■ Texte fourni:
# # # # #
La météo de TF1 reste leader avec 5.6 millions de téléspectateurs en moyenne le soir, et 3.3 millions à la mi-journée. Dans un contexte où la concurrence est de plus en plus accrue, la première chaîne d’Europe continue de tirer son épingle du jeu. Évelyne Dhéliat est revenue pour Toutelatele sur les enjeux de ce rendez-vous incontournable sur paysage audiovisuel français.

Benjamin Lopes : La météo de TF1 reste le plus regardée de France, et parmi celles les plus regardées en Europe. On imagine que vous êtes satisfaite de ces résultats...

Évelyne Dhéliat : Bien sûr, d’autant plus que depuis que je suis à la météo, ça a toujours été le cas, TF1 a toujours été leader. Le but c’est de le rester alors qu’il y a de plus en plus de chaînes, notamment celles d’information. Les téléspectateurs sont informés en permanence alors que sur les chaînes généralistes c’est beaucoup moins fréquent. On peut se dire que c’est une grande satisfaction de conserver le leadership. J’ai vu l’évolution avec l’arrivée des smartphones, tablettes et même internet. Les gens sont connectés à tout moment et au début on s’est posé la question de l’impact sur les bulletins météo. Ça les a presque finalement renforcés et quand je discute avec les gens ils m’expliquent qu’ils ont besoin d’avoir leur météo sur TF1. C’est un véritable rendez-vous avec le téléspectateur.

Le rapport à la météo des Français a-t-il évolué au cours du temps ?

Depuis la tempête de 1999, les gens se sont aperçus qu’il y avait des risques météorologiques. Il n’y avait pas de culture de risque auparavant en France métropolitaine. Dans les DOM-TOM, les vigilances existaient, en métropole non. Les gens ont pris conscience de la dangerosité de certains phénomènes et du fait qu’il fallait se tenir informé. Météo France a ainsi besoin des médias pour informer et c’est important. Ça fonctionne très bien.

À l’heure de la digitalisation, pourquoi les Français restent selon vous autant fidèles au rendez-vous météo sur TF1 ?
# # # # #
■ Objectif visé: Traduisez en anglais cette phrase du texte sur la météo de TF1 : « Depuis la tempête de 1999, les gens se sont aperçus qu'il y avait des risques météorologiques. »

■ Entrées tirées d'une collection:
# # # # #
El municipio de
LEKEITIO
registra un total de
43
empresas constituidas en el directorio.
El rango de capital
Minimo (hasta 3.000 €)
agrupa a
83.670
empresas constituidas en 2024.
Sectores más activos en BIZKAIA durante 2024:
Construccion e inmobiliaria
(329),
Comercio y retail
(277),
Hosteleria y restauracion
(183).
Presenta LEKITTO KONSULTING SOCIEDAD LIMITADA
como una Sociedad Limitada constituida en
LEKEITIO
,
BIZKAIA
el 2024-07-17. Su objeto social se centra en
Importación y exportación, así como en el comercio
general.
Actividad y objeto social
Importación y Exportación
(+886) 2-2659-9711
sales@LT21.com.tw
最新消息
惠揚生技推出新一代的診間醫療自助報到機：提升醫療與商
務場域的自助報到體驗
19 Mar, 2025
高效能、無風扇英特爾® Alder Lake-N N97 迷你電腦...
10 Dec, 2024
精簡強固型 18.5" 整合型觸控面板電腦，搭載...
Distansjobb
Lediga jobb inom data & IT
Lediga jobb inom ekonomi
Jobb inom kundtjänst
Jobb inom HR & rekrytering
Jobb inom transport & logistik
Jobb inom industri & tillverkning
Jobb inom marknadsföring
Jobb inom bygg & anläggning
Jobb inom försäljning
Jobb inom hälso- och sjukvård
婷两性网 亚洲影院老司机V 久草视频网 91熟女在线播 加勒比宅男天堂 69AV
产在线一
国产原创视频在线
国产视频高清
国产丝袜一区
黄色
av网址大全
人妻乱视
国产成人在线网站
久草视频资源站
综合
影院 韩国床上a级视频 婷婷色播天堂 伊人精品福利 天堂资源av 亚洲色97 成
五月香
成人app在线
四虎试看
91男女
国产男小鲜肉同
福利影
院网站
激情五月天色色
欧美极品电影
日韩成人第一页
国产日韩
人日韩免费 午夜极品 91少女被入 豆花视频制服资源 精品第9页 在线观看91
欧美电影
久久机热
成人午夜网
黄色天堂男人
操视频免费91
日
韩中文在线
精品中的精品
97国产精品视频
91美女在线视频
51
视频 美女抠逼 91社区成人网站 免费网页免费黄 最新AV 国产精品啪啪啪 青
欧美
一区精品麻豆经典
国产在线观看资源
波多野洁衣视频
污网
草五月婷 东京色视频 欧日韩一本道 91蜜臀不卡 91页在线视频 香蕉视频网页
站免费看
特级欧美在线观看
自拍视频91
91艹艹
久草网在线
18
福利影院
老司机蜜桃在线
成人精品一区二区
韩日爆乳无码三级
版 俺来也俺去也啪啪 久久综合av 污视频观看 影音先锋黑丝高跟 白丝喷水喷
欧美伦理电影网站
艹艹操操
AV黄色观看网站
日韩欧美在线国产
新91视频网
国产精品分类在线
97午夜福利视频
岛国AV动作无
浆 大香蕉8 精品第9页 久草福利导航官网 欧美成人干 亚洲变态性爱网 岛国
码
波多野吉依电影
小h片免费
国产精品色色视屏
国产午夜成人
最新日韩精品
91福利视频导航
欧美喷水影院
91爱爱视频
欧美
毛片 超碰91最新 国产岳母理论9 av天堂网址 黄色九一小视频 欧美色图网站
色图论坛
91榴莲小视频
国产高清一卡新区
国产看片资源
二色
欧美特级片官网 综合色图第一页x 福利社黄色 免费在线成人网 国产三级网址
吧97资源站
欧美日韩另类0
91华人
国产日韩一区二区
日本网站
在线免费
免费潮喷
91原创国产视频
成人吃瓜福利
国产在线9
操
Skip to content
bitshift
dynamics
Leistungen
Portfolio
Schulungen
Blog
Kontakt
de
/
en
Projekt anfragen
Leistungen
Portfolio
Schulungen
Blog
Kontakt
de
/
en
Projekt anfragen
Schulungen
# # # # #
■ Votre réponse: Since the 1999 storm, people have realized that there were weather-related risks.